How I stopped worrying and learned to love parallel processing

By Szymon Warda

Elevator Pitch

How to process 1 TB of data on an Intel i3 with 8 GB of RAM and do it fast? How to organize and parallelize big data processing workflows in .NET? How to control CPU and memory usage easily?

Description

Processing hundreds of gigabytes of data shows that old, known tricks don’t work. Moreover, they can significantly slow down processing. The problem gets even more complicated when its individual steps are bound differently, have a different level of parallelization, and there are significant memory and CPU constraints. This talk will demonstrate problems I’ve had designing a system processing ~1TB of data and how using TPL Dataflow takes most of that pain away.

Notes

The inspiration for this talk was the problem I’ve faced when developing my side project - cookit.pl. The front of the service is a food recipe search engine. The back is crawling almost 1 thousand websites. For each web page, it determines if the page contains a recipe, extracts the text, ingredients, units, and amount. Images are similarly processed for relevance, rescaled and saved. This all sums up to 1 TB of data being processed on an Intel i3 with 8 gigabytes of RAM.

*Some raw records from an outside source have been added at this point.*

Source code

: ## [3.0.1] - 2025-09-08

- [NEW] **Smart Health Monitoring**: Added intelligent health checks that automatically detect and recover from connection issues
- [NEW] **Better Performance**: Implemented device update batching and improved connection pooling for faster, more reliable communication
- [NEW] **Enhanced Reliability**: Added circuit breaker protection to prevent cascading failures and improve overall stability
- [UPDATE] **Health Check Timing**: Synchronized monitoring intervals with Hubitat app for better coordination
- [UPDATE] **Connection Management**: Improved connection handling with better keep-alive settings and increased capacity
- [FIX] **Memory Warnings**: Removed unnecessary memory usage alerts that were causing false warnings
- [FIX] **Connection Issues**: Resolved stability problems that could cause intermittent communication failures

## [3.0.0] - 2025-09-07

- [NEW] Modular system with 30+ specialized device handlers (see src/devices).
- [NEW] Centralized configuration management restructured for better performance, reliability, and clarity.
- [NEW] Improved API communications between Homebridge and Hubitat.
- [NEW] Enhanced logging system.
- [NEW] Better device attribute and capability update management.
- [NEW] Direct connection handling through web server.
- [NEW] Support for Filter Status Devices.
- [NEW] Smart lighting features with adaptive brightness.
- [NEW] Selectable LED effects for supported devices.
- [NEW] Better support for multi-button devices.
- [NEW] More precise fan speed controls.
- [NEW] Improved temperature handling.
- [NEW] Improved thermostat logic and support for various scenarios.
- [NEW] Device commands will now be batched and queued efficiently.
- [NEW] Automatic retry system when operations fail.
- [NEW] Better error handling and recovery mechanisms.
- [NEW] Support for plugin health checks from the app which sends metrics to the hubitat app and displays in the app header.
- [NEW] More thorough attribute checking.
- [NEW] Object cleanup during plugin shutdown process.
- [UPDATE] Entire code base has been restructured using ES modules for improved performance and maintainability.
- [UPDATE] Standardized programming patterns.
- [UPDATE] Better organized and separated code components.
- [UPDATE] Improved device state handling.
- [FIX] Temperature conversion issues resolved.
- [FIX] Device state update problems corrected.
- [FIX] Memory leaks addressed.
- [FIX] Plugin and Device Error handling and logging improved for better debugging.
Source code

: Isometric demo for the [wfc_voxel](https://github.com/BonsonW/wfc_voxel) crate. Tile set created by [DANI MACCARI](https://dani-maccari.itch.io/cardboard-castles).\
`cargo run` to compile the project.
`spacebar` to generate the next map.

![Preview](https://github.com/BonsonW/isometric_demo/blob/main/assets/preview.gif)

The problem gets harder since every step of this process is differently bound (by the CPU, memory, network or non-parallelizable connection), my resources are significantly limited and the server is running also the website.

This talk will show:

  • the pitfalls of micro-optimizations in big data processing workflows
  • how to handle parallelization in big data processing workflows
  • how to structure block of the process
  • how Microsoft TPL Dataflow helps in such situations

This will be based on two years of experience and troubleshooting this implementation in a production environment.